Suspected terrorist (1975–2010)

Muhammad Abdallah Hasan Abu-al-Khayr (18 or 19 June 1975 – 18 September 2010), also known as Abu Abdallah al-Halabi, was a citizen of Saudi Arabia notable for being named on its 2009 list of most wanted suspected terrorists.
He was alleged to be one of Osama bin Laden's bodyguards, and one of his sons-in-law.

==Background==
According to Asharq Alawsat Mohamed
Abu-al-Khayr had "established ties with 9/11 hijacker Ramzi Bin al-Shaiba".
They report he: "is currently believed to be in the Iranian-Afghan-Pakistani triangle."
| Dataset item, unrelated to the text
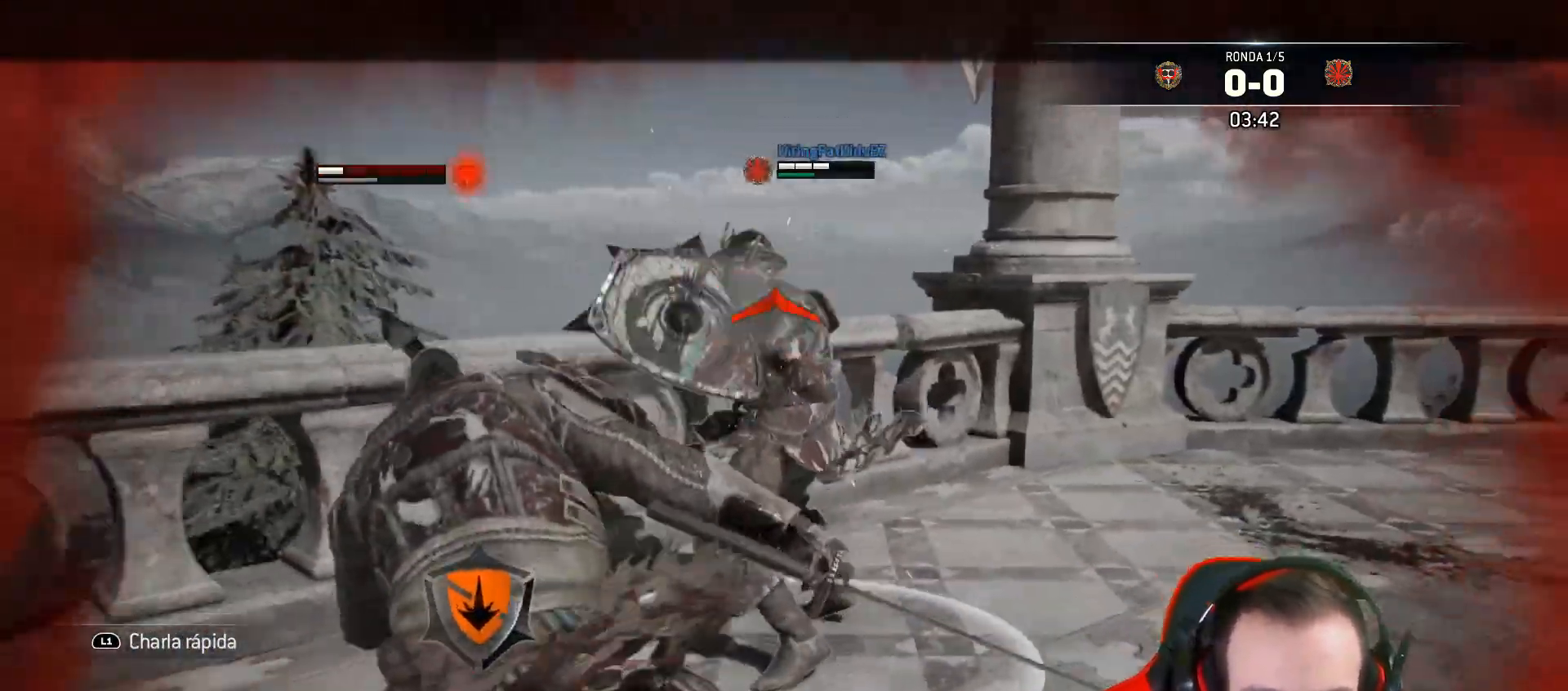
{"dt_ms": 500, "buttons": ["L2", "L3"], "left_stick": "down-left", "right_stick": "up", "events": [[117, "L3", "up"], [183, "right_stick", "up"], [250, "left_stick", "down"], [267, "L3", "down"], [383, "left_stick", "down-left"]]}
On August 24, 2010, the Long War Journal reported that both the United States and United Nations had entered "Muhammad Abdallah Hasan Abu al Khayr"
on their lists of terrorist suspects whose financial assets should be frozen, world-wide.
The Long War Journal describes him as "a top financial official in the terror organization."
The United Nations 1267 list was established by United Nations Security Council Resolution 1267, in 1999, but is regularly updated, with new individuals being added as needed, and with defectors, or individuals known to have died being removed.
The United States list was established by United States President George W. Bush's Presidential Executive Order 13224.

The Long War Journal noted the Treasury called Abu-al-Khayr "a key leader of the terrorist organization's finance section" who "also acts for al Qaeda in a leadership role on the media committee."

On July 29, 2011, a poster on an al-Qaeda-linked forum claimed that Abu al-Khayr was killed on an unspecified date. A letter retrieved from the compound where Bin Laden was killed in Abbottabad, Pakistan confirmed that Abu-al-Khayr was killed in a drone strike in Pakistan on September 18, 2010.